As Columbia Pictures’ T2 Trainspotting makes its way exclusively to Ayala Malls Cinemas (Glorietta 4 and Trinoma) starting March 1, 2017, it is important to look back at the original 1996 Trainspotting film and how it defined it a generation.
Original director, Academy Award®-winner Danny Boyle is reunited with the original cast for T2 Trainspotting – Ewan McGregor as Renton, Ewan Bremner as Spud, Jonny Lee Miller as Sick Boy, and Robert Carlyle as Begbie.
Made on a £2M budget, Trainspotting is the sophomore film from the team behind Shallow Grave, and it outgrew its modest indie roots to become a bona fide cultural phenomenon.
Danny Boyle remembers: “We kind of careered into the first one. We had just made Shallow Grave, which had done quite well, and suddenly everybody wanted us to make another one. We had Irvine Welsh’s extraordinary book Trainspotting and it continued to haunt us. John Hodge started working on the script and, straightaway, you just knew we were going to make it. He delivered about 20 pages and it was just like ‘yeah, we’ll do that’. So we basically just tumbled into it.”
Producer Andrew Macdonald says “We were worried at the time that the film wouldn’t work because it dealt with drugs and youth culture, and seemed so specifically Scottish. We weren’t sure anybody would understand it. But, loving the book, we were desperate to make it.”
“The great thing was to be fully inexperienced” says screenwriter John Hodge. “If you haven’t done much before, you won’t be too surprised by what happens. We just set out to make an entertaining film back then. We were finishing the script in production, and so only gradually became aware of the groundswell of interest increasing. I hoped the way we humanised the heroes and stepped away from a traditional victim portrayal would ring true. And, like the book, Trainspotting gave the characters a sense of humour and a sense of insight, which was traditionally denied them. This was controversial. People liked it, and didn’t like it, for the same reasons.”
For its many fans, the film provided an adrenalin jolt to a British movie scene dominated at the time by period dramas, social realism and romantic comedies. With its trippy visuals, propulsive soundtrack and cast of unforgettable anti-heroes—and supported by an innovative, in-your-face marketing campaign—Trainspotting caught the spirit of the times perfectly.

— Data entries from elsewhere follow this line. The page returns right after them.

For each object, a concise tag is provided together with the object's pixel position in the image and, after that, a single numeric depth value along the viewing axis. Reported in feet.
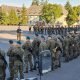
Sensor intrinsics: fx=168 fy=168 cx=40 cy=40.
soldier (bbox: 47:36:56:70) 30.31
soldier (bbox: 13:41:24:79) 22.70
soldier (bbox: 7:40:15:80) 22.84
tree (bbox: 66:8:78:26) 172.45
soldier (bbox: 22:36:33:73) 27.16
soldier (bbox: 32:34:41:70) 29.17
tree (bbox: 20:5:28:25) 186.25
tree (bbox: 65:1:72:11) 177.21
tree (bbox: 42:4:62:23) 171.11
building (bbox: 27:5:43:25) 230.62
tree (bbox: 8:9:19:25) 171.90
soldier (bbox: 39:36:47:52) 28.68
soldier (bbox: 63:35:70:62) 36.70
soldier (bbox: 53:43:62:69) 30.81
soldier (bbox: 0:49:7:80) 21.37
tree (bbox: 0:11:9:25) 161.62
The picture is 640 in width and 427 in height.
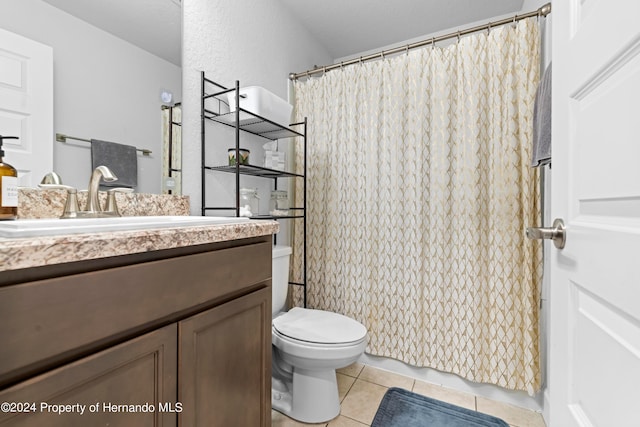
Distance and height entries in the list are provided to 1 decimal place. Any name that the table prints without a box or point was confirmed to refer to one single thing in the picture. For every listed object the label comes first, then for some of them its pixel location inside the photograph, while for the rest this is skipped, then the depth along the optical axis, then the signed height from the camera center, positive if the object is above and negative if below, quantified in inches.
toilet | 52.6 -26.2
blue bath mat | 55.6 -40.2
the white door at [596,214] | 16.3 +0.0
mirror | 37.4 +20.8
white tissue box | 69.9 +12.4
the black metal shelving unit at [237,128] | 56.2 +19.0
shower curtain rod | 55.8 +39.1
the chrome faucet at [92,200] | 36.6 +1.2
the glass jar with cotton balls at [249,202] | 61.5 +2.0
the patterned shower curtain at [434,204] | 59.4 +2.0
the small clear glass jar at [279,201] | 72.8 +2.5
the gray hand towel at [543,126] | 45.3 +14.2
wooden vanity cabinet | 18.7 -10.8
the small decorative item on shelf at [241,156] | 59.5 +11.2
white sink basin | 21.3 -1.5
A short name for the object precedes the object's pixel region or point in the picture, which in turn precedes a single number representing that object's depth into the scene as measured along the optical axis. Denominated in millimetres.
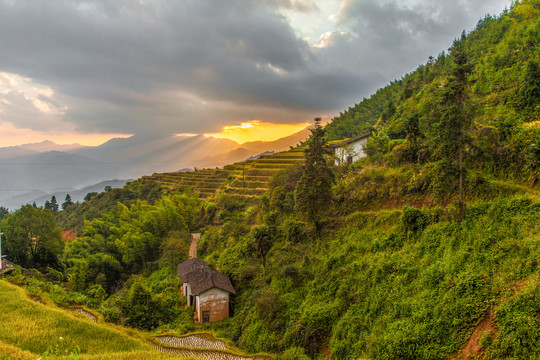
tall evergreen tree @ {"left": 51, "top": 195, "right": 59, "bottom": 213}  82612
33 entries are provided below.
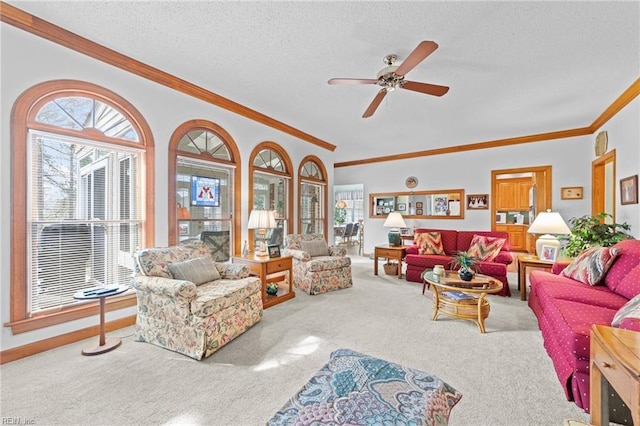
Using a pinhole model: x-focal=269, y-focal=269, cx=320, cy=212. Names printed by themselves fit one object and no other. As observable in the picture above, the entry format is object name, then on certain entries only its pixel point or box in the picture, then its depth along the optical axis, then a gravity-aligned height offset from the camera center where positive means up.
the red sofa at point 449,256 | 4.07 -0.75
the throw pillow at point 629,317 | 1.48 -0.61
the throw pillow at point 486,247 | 4.23 -0.57
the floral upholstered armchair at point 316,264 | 4.05 -0.81
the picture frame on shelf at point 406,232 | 6.75 -0.50
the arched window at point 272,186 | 4.45 +0.47
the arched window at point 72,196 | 2.29 +0.16
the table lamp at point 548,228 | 3.52 -0.21
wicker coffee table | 2.80 -0.97
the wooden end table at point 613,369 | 0.95 -0.64
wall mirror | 6.32 +0.21
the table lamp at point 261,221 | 3.71 -0.12
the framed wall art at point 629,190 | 3.28 +0.28
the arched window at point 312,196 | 5.51 +0.35
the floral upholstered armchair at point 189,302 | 2.24 -0.80
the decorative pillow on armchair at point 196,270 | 2.63 -0.59
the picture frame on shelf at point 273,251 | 3.68 -0.53
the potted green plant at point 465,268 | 3.09 -0.66
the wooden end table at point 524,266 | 3.59 -0.73
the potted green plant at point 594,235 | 3.54 -0.31
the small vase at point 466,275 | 3.08 -0.72
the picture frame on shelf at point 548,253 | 3.61 -0.56
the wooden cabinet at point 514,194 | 7.07 +0.49
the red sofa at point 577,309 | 1.65 -0.74
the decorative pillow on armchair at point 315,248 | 4.53 -0.61
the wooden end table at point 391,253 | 5.09 -0.79
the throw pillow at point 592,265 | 2.58 -0.54
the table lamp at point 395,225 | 5.41 -0.26
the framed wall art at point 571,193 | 5.09 +0.37
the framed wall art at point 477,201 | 5.94 +0.24
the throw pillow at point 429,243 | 4.82 -0.56
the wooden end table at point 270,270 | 3.47 -0.77
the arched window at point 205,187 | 3.40 +0.36
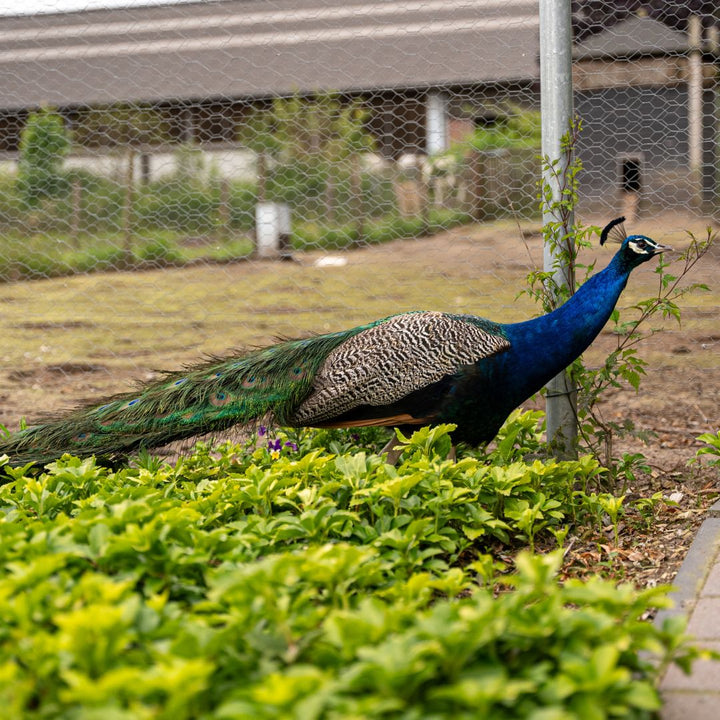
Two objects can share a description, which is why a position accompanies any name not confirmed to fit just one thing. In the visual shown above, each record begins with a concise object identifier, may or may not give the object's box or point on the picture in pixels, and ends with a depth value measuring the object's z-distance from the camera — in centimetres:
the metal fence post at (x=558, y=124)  407
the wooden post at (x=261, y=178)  966
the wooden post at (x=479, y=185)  958
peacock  382
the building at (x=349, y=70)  745
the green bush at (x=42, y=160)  878
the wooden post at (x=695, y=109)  638
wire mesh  689
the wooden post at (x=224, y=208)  983
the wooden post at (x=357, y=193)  944
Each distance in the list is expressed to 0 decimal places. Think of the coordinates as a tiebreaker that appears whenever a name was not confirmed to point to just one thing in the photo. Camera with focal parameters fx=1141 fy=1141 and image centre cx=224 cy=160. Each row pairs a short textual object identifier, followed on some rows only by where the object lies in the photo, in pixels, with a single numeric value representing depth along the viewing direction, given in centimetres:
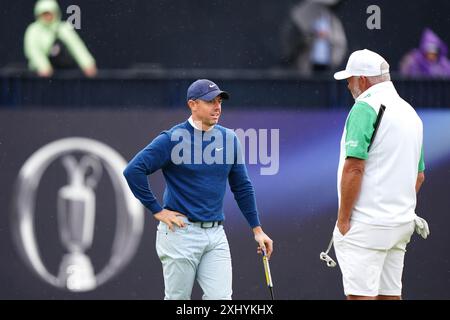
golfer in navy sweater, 715
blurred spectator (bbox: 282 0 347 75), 1084
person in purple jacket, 1099
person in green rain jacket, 1048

Danny Boyle loved the simplicity of the whole experience. “If you get the chance to make a few films you begin to learn things. That’s not necessarily a help. Sometimes films are at their best made in a state of blissful ignorance”.
Ewan McGregor, who plays Renton, remembers the first time he saw a cut of the film: “I went to see it in a small Soho screening room with my wife and my uncle. I remember just coming out and being completely blown away after. We were looking at each other, not really able to talk about what we’d seen. Brian Tufano’s cinematography, all the performances, Danny’s direction, the music … it was just like all of the elements were as good as they could be really. And so the chances were it wasn’t going to suck. And it didn’t.”